== DATA SUPPLIED ==
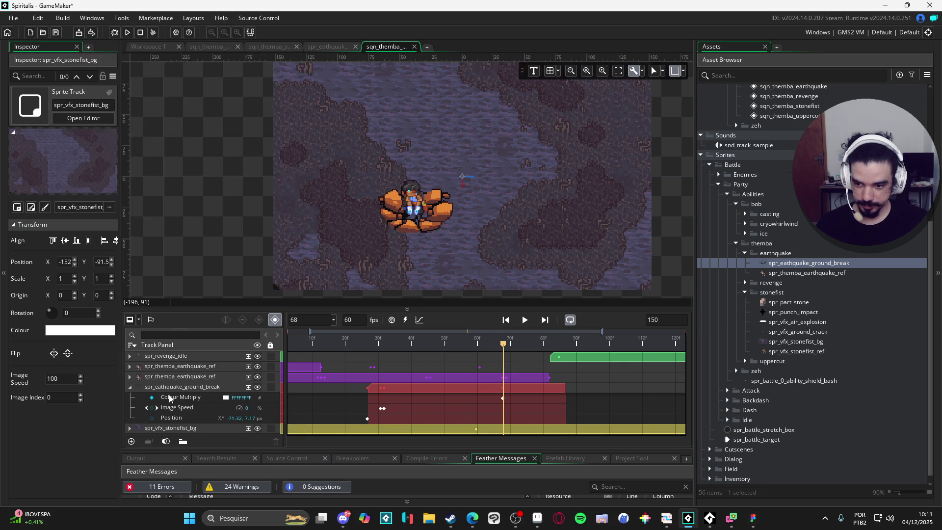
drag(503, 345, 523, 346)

...

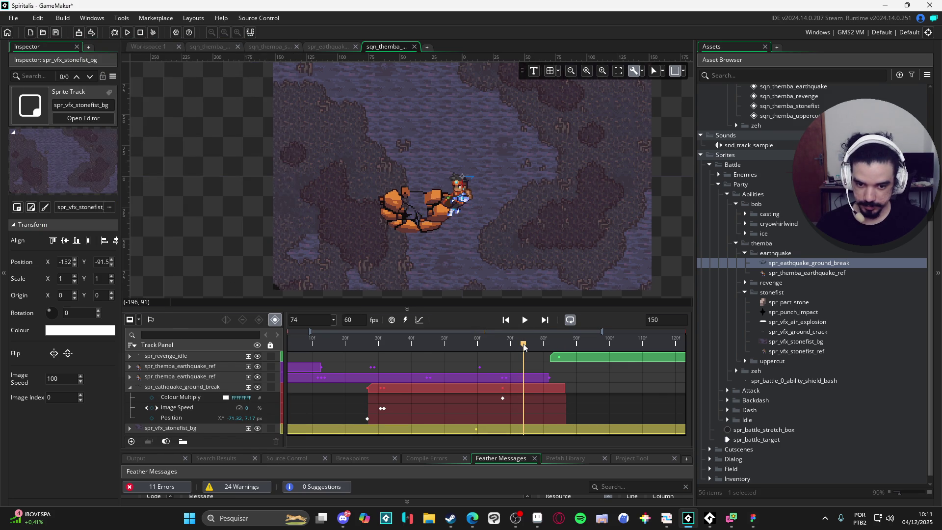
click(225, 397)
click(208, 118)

---

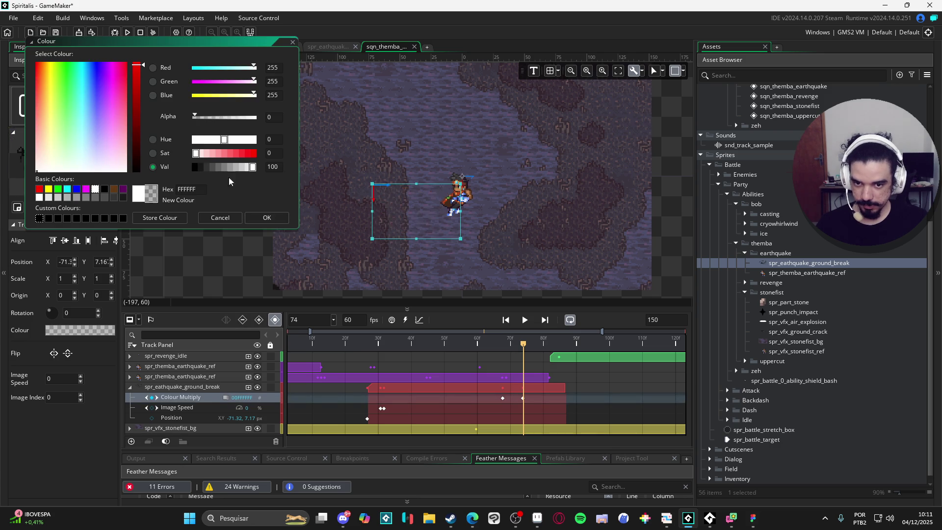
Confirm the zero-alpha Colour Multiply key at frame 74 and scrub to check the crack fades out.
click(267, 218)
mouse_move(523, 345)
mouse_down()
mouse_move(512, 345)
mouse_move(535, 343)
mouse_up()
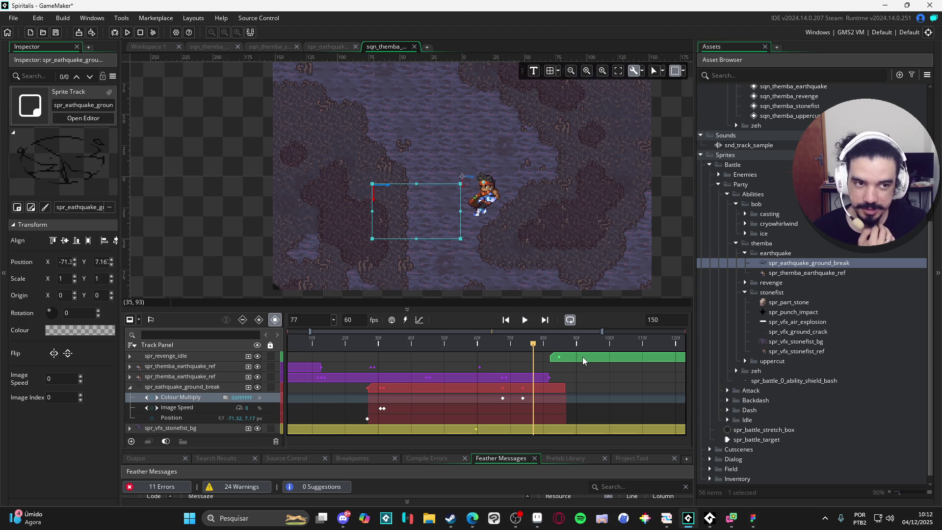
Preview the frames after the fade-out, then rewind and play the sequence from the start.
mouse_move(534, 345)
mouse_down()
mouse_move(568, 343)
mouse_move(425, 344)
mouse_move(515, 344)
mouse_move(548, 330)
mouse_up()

== TASK GOAL ==
Where does the string "click" appear in the records above? Return every line that holds it.

== OUTPUT FOR THIS EXERCISE ==
click(225, 397)
click(208, 118)
click(267, 218)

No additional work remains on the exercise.